▶ **The data**
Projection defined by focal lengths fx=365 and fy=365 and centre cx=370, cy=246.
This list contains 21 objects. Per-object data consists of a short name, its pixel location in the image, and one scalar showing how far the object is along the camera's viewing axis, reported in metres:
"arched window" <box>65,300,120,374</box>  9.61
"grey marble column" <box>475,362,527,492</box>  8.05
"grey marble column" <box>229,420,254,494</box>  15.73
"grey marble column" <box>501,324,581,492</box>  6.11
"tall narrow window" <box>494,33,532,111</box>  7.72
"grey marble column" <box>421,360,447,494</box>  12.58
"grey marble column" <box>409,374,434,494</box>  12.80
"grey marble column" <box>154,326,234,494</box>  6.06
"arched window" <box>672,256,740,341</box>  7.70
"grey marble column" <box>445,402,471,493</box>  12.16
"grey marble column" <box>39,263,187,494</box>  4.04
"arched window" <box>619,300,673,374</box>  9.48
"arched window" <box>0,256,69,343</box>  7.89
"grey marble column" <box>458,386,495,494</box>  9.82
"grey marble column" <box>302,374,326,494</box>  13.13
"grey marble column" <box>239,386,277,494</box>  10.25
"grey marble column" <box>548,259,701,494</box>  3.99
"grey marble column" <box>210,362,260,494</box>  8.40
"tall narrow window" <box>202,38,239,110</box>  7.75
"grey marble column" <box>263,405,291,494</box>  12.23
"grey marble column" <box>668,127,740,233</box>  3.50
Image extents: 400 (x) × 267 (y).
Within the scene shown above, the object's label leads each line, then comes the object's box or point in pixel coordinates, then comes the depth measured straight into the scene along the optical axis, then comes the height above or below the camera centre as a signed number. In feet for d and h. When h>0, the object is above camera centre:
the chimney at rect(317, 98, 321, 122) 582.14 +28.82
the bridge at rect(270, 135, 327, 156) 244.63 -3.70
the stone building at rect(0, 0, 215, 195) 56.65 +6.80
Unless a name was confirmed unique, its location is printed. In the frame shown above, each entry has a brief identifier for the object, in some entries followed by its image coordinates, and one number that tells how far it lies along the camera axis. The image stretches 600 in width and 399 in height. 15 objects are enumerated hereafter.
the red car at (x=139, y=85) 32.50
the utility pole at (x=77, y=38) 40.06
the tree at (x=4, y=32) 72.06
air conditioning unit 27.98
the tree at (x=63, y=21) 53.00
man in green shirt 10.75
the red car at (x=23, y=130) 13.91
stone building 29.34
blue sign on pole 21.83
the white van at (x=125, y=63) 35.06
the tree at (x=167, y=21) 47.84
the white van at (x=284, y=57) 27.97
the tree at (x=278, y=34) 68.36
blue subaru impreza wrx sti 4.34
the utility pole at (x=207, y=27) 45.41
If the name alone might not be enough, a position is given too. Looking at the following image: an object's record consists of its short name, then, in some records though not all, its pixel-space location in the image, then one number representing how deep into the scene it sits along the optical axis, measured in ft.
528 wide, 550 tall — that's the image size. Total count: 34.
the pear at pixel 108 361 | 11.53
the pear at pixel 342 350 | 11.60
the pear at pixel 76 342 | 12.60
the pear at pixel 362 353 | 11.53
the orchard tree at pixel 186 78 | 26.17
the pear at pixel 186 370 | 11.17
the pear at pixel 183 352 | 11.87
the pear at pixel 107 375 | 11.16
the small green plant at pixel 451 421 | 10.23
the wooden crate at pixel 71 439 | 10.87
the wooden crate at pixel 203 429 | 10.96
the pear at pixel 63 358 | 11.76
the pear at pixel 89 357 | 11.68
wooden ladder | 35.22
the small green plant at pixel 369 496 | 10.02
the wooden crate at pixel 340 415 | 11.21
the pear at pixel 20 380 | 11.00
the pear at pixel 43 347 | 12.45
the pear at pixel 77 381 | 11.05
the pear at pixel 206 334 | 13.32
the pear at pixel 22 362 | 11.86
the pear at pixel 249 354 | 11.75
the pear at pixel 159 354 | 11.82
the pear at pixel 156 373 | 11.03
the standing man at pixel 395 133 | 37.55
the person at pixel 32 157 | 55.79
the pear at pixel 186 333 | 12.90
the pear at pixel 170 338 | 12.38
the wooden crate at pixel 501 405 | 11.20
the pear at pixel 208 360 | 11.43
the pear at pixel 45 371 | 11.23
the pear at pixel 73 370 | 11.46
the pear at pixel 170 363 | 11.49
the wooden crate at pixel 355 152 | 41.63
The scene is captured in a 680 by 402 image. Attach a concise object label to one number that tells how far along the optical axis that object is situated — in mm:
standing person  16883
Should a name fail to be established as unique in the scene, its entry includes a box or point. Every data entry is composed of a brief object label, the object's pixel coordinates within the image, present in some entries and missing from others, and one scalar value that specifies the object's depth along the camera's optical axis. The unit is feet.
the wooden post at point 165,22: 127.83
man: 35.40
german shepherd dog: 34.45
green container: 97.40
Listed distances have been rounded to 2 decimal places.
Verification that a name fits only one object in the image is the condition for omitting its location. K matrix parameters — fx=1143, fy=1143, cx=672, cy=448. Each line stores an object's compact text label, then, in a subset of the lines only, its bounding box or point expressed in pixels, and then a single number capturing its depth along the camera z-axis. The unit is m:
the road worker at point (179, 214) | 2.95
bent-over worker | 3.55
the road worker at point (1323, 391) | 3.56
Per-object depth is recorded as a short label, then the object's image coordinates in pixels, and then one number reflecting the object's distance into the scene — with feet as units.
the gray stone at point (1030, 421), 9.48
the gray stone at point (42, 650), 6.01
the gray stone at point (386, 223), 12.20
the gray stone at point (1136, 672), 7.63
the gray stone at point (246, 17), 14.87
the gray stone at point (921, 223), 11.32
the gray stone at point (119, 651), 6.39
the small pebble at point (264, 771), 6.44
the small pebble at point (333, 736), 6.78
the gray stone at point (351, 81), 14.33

▶ **Instructions to follow**
Answer by repeating every line of the listing exactly.

▶ **Solution**
Projection defined by focal lengths fx=365 and fy=365 and centre cx=370, cy=246.
This list contains 21 objects. Per-object data consists of a short name, its pixel location in the image, and one scalar showing how far the object is along the camera's viewing axis, reported in metres:
"arched window" <box>65,300,120,374</box>  9.61
"grey marble column" <box>475,362,527,492</box>  8.05
"grey marble column" <box>229,420,254,494</box>  15.73
"grey marble column" <box>501,324,581,492</box>  6.11
"tall narrow window" <box>494,33,532,111</box>  7.72
"grey marble column" <box>421,360,447,494</box>  12.58
"grey marble column" <box>409,374,434,494</box>  12.80
"grey marble column" <box>154,326,234,494</box>  6.06
"arched window" <box>672,256,740,341</box>  7.70
"grey marble column" <box>445,402,471,493</box>  12.16
"grey marble column" <box>39,263,187,494</box>  4.04
"arched window" <box>619,300,673,374</box>  9.48
"arched window" <box>0,256,69,343</box>  7.89
"grey marble column" <box>458,386,495,494</box>  9.82
"grey marble column" <box>302,374,326,494</box>  13.13
"grey marble column" <box>239,386,277,494</box>  10.25
"grey marble column" <box>548,259,701,494</box>  3.99
"grey marble column" <box>210,362,260,494</box>  8.40
"tall narrow window" <box>202,38,239,110</box>  7.75
"grey marble column" <box>263,405,291,494</box>  12.23
"grey marble column" <box>668,127,740,233</box>  3.50
Image extents: 400 (x) × 267 (y).
Within the scene shown above, the object's label leads each line, then comes the object's box or point in pixel coordinates, then comes the depth measured straight into the scene along the optical axis, then comes the height above or below the camera centre as a signed number. In feet for d and h. When h>0, the object is above camera centre:
the chimney at rect(317, 98, 321, 122) 582.14 +28.82
the bridge at rect(270, 135, 327, 156) 244.63 -3.70
the stone building at rect(0, 0, 215, 195) 56.65 +6.80
Unless a name was confirmed unique, its location is printed. In the frame shown above, each entry has a brief identifier for the object, in some entries followed by its image coordinates, and one number that tells how far it lies along the camera axis. The image stretches 600 in width and 399 in height. 15 objects are enumerated hereafter.
the red car at (x=139, y=85) 32.50
the utility pole at (x=77, y=38) 40.06
the tree at (x=4, y=32) 72.06
air conditioning unit 27.98
the tree at (x=63, y=21) 53.00
man in green shirt 10.75
the red car at (x=23, y=130) 13.91
stone building 29.34
blue sign on pole 21.83
the white van at (x=125, y=63) 35.06
the tree at (x=167, y=21) 47.84
the white van at (x=284, y=57) 27.97
the tree at (x=278, y=34) 68.36
blue subaru impreza wrx sti 4.34
the utility pole at (x=207, y=27) 45.41
If the name alone might not be enough, a position is given too. Looking at the following image: an object's record consists of its short name, then, in some records though not all, its pixel-space location in the image, then one number representing how deep into the scene it sits along the optical axis, measured in ft.
528 wide, 550 tall — that's the image size. Total count: 34.
the pear at pixel 108 361 | 11.53
the pear at pixel 342 350 | 11.60
the pear at pixel 76 342 | 12.60
the pear at pixel 362 353 | 11.53
the orchard tree at pixel 186 78 | 26.17
the pear at pixel 186 370 | 11.17
the pear at pixel 183 352 | 11.87
the pear at pixel 107 375 | 11.16
the small green plant at pixel 451 421 | 10.23
the wooden crate at pixel 71 439 | 10.87
the wooden crate at pixel 203 429 | 10.96
the pear at pixel 63 358 | 11.76
the pear at pixel 89 357 | 11.68
wooden ladder | 35.22
the small green plant at pixel 369 496 | 10.02
the wooden crate at pixel 340 415 | 11.21
the pear at pixel 20 380 | 11.00
the pear at pixel 43 347 | 12.45
the pear at pixel 77 381 | 11.05
the pear at pixel 206 334 | 13.32
the pear at pixel 22 362 | 11.86
the pear at pixel 249 354 | 11.75
the pear at pixel 159 354 | 11.82
the pear at pixel 156 373 | 11.03
the standing man at pixel 395 133 | 37.55
the person at pixel 32 157 | 55.79
the pear at pixel 186 333 | 12.90
the pear at pixel 170 338 | 12.38
the wooden crate at pixel 501 405 | 11.20
the pear at pixel 208 360 | 11.43
the pear at pixel 45 371 | 11.23
the pear at pixel 73 370 | 11.46
the pear at pixel 170 363 | 11.49
the wooden crate at pixel 355 152 | 41.63
The scene is captured in a 680 by 402 image. Attach a concise object label to one number that tells how far along the optical axis that object is situated — in mm:
standing person  16883
Should a name fail to be established as unique in the scene, its entry includes a box or point. Every data entry is composed of a brief object label, the object's pixel coordinates within the image, present in some entries and missing from others, and one scalar value that specifies the object's depth along the camera's optical axis. The unit is feet.
the wooden post at point 165,22: 127.83
man: 35.40
german shepherd dog: 34.45
green container: 97.40
Listed distances have been rounded to 2 decimal places.
Verification that a name fits only one object in the image is the condition for omitting its location. K matrix parameters — fx=1143, fy=1143, cx=672, cy=448. Each line stores an object's compact text label, then, in a subset of the lines only, its bounding box or point expressed in pixels, and then a single number capturing its depth along the camera z-axis. The unit is m:
the road worker at point (179, 214) | 2.95
bent-over worker | 3.55
the road worker at point (1323, 391) | 3.56
Per-object depth is recorded as a short label, then the object's image coordinates in pixels, and then one number reflecting the object's distance into the scene — with feet as units.
the gray stone at point (1030, 421), 9.48
the gray stone at point (42, 650), 6.01
the gray stone at point (386, 223), 12.20
the gray stone at point (1136, 672), 7.63
the gray stone at point (246, 17), 14.87
the gray stone at point (921, 223), 11.32
the gray stone at point (119, 651), 6.39
the small pebble at point (264, 771), 6.44
the small pebble at point (333, 736), 6.78
the gray stone at point (351, 81), 14.33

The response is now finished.